Limiting Drone Strikes Outside war Zones

By Grant Golub
May 26, 2021

Earlier this month, the Biden administration quietly disclosed its predecessor’s secret rules for counterterrorism operations outside established war zones. Known as “direct action,” these operations include activities like commando raids and drone strikes. While portions of the guidelines were redacted, the remainder reveals the distressing amount of discretion American military commanders wielded when choosing to launch these operations inside countries where the United States is not at war.

Although the Trump-era rules were suspended on the day of President Biden’s inauguration, they shed light on two disconcerting issues in U.S. foreign policy. The first is the Pentagon’s massive expansion of power over highly classified military operations. At a time when U.S. civil-military relations are in crisis, handing the generals even more control will lead to a further deterioration of accountability and transparency in how the United States uses lethal force abroad.

This leads to the second problem: If Biden is serious about ending endless war, then he should sharply limit or end U.S. direct action operations away from conventional battlefields. While Biden should be applauded for announcing the withdrawal of all American troops from Afghanistan by September 11, the forever wars will not cease if the focus of military activity shifts toward secret operations in countries many Americans cannot locate on a map.

When Biden was vice president, the Obama administration enacted strict procedures surrounding counterterrorism strikes in May 2013 after presiding over a precipitous increase in them in places like Pakistan, Somalia, and Yemen. Under those protocols, top cabinet officials needed to agree during lengthy deliberations that a potential target outside a traditional warzone constituted a direct threat to Americans. The idea was to help distinguish low-level foot soldiers from their high-value commanders. There also needed to be “near certainty” that no civilians would be killed.

Those rules were meant to help prevent unnecessary deaths after critics charged the operations were causing too many civilian causalities, spurring terrorist recruitment, and undercutting support among local allies and partners in unstable regions. Military and intelligence officials fumed at the procedures, believing they undermined their ability to effectively hunt terrorists. Yet, hundreds of drone strikes were still carried out after the policy shift.

While the Obama administration rules did not end America’s reliance on clandestine drone strikes and special forces raids, they at least were an attempt to limit them. But mere weeks after former President Donald Trump took office in 2017, his administration began exploring how to evade or weaken the Obama-era restrictions. With the stroke of a pen, Trump marked large areas of Somalia and Yemen “areas of active hostilities,” meaning they could be subjected to battlefield-style norms and allow the military to increase the types of targets they suspected of terrorist activity.

Several months later, the Trump administration decided to dismantle most of the Obama limits on direct action operations. At the time, it was reported the CIA and the military could expand their lists of targets for counterterrorism missions beyond high-level insurgents to include lower-level militants and others with no special leadership positions. Proposed raids and strikes additionally no longer needed to undergo high-level vetting and review. The Biden administration’s disclosure also divulged that while the Trump rules formally preserved the near certainty requirement for civilian casualties, there was also flexibility about permitting exceptions to that and other standards, saying there could be “variations” to the procedures “where necessary.”

In other words, military and intelligence officials were given large amounts of leeway in deciding when to attack suspected terrorists outside conventional areas of war. While those in the military and the intelligence agencies are sworn to protect U.S. national security, they are still unelected government officials who do not directly answer to the American people. Allowing them to have largely unrestricted control over secret kill operations erodes civilian supervision over the armed forces and the intelligence community that is necessary to ensure there are proper constraints on the use of U.S. military power. That is a dangerous precedent that should be reversed for maintaining healthy civilian control over counterterrorism operations.

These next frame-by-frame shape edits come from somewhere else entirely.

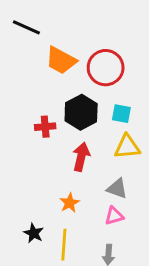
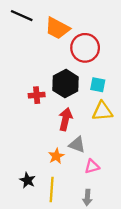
orange trapezoid: (61, 60) -> (57, 28), moved
gray triangle: (117, 189) -> (77, 145), moved

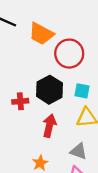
gray triangle: (77, 145) -> (79, 151), moved

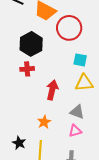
black hexagon: (49, 90) -> (31, 44), moved

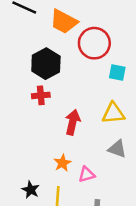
cyan square: (80, 60) -> (117, 72), moved
gray triangle: (77, 112) -> (117, 149), moved
pink triangle: (75, 131) -> (87, 174), moved

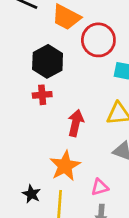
orange star: (62, 163) -> (65, 166), size x1.6
pink triangle: (87, 174) -> (100, 187), moved

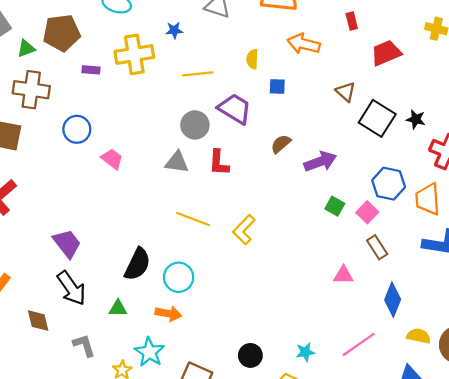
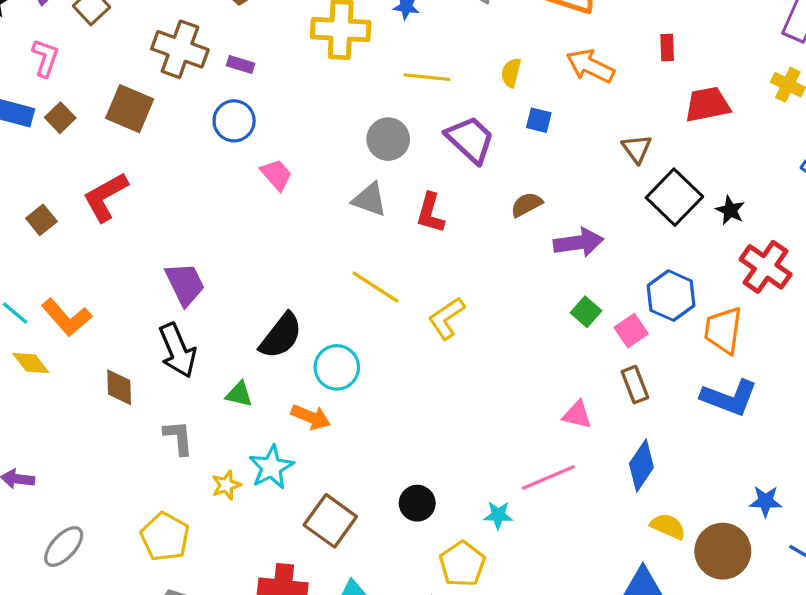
purple rectangle: (91, 70) -> (241, 65), moved
gray circle: (195, 125) -> (388, 139), moved
pink line: (359, 344) -> (548, 478), moved

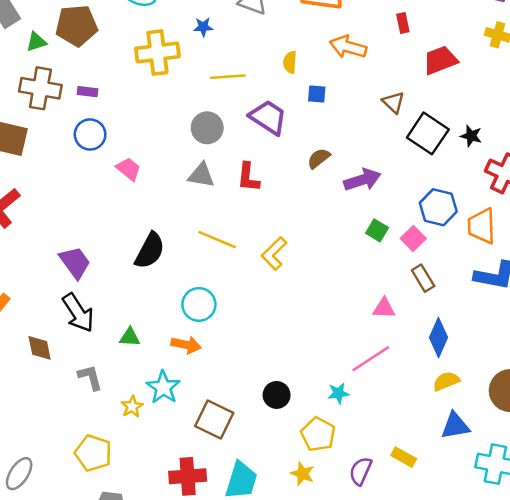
black semicircle: (281, 336) -> (150, 251), moved
yellow semicircle: (668, 526) -> (446, 381), moved, turned -36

But even beyond the important issue of maintaining robust civil-military relations, the Trump-era rules show how far the United States still must travel to end the forever wars. It is one thing to formally end American involvement in places like Iraq and Afghanistan. But, if direct action operations are continued unabated with little regard for U.S. security, the U.S. will remain on a constant war footing and Americans will unnecessarily remain in harm’s way. Biden seems to be serious when he claims he wants to end America’s endless wars, but to do that, it is not enough to terminate the formal U.S. overseas troop presence on conventional battlefields. To truly end endless war, Washington will have to undergo a rethink of counterterrorism policies. Curtailing drone strikes and commando raids would be an excellent place to start.

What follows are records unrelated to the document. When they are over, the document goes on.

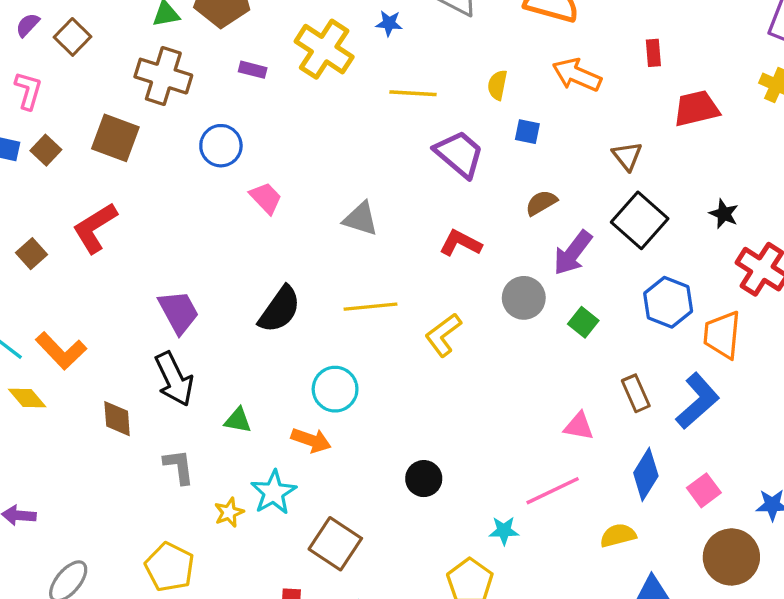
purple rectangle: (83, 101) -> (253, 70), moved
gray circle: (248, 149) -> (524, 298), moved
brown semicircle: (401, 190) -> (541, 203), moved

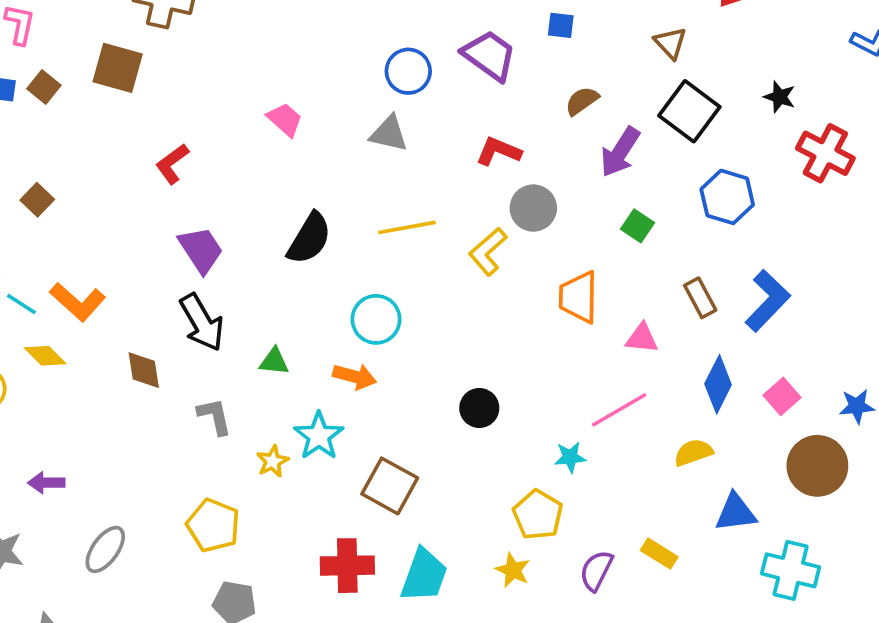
blue circle: (221, 146) -> (408, 71), moved
red L-shape: (95, 228) -> (172, 164), moved, size x0.7
gray circle: (524, 298) -> (533, 208), moved
orange trapezoid: (722, 335) -> (579, 297), moved

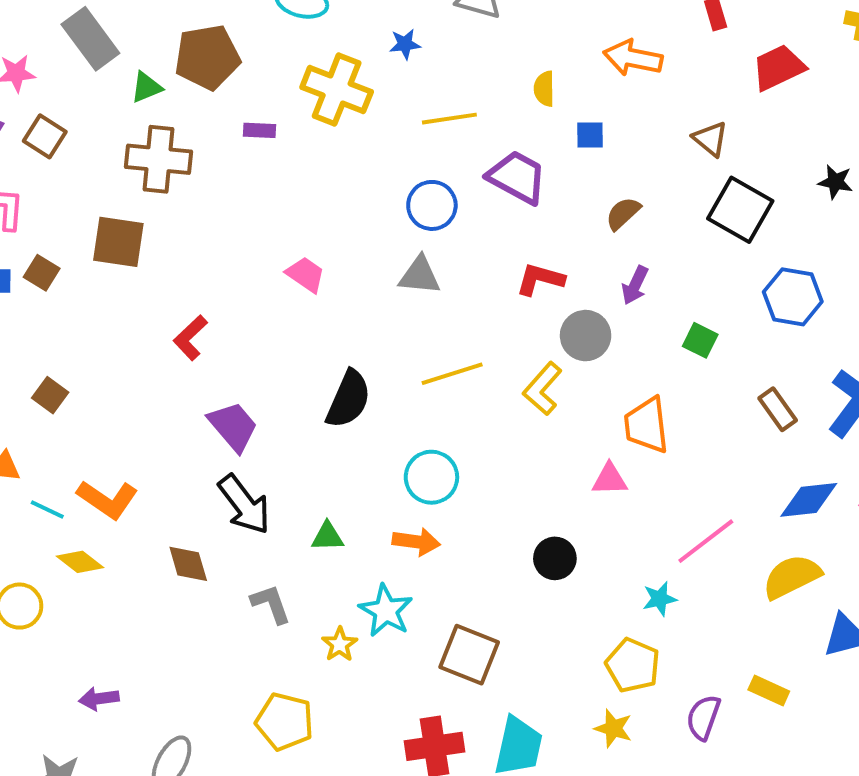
purple arrow: (620, 152) -> (635, 285), moved, size x0.7
pink triangle: (642, 338) -> (610, 479), moved
blue diamond: (718, 384) -> (809, 500), turned 64
yellow semicircle: (693, 452) -> (792, 577), size x1.4

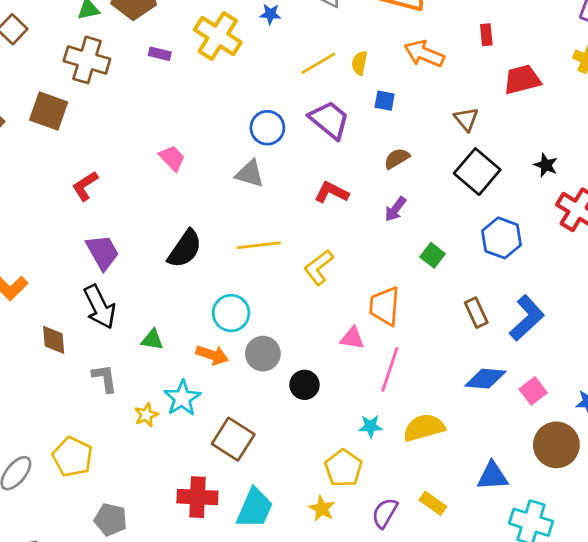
yellow line: (449, 119) -> (318, 63), moved, turned -33
gray circle: (586, 336) -> (263, 354), moved
pink line: (706, 541) -> (390, 369), moved, turned -45
yellow semicircle: (792, 577) -> (424, 428), moved
yellow pentagon: (285, 722) -> (72, 457), moved

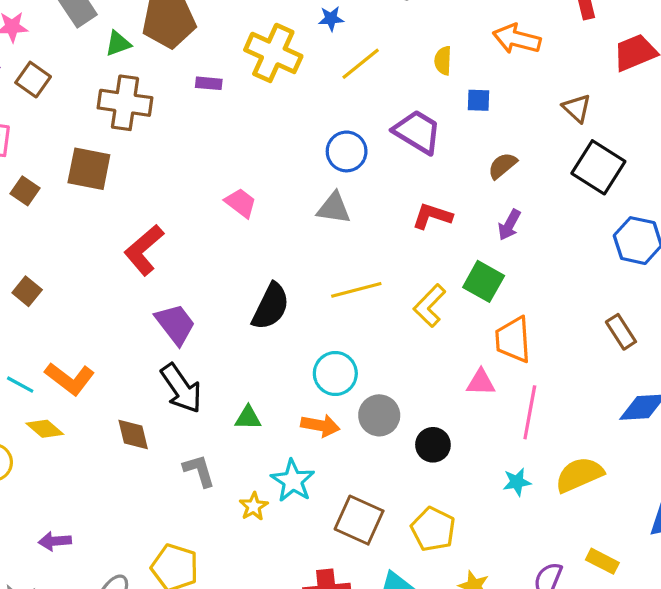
yellow line: (318, 63) -> (361, 64), moved
red L-shape: (85, 186) -> (144, 250), size x1.4
green square: (433, 255) -> (484, 281), moved, size x1.4
yellow pentagon: (343, 468) -> (433, 529), moved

Grant Golub is a Ph.D. candidate in the Department of International History at the London School of Economics and Political Science (LSE), where his research focuses on the history of U.S. foreign policy, grand strategy, and Anglo-American relations. He holds a BA from Princeton University and an MSc from LSE. He is also a Marcellus Policy Fellow at the John Quincy Adams Society in Washington, DC and a project assistant at LSE IDEAS, LSE's foreign policy think tank.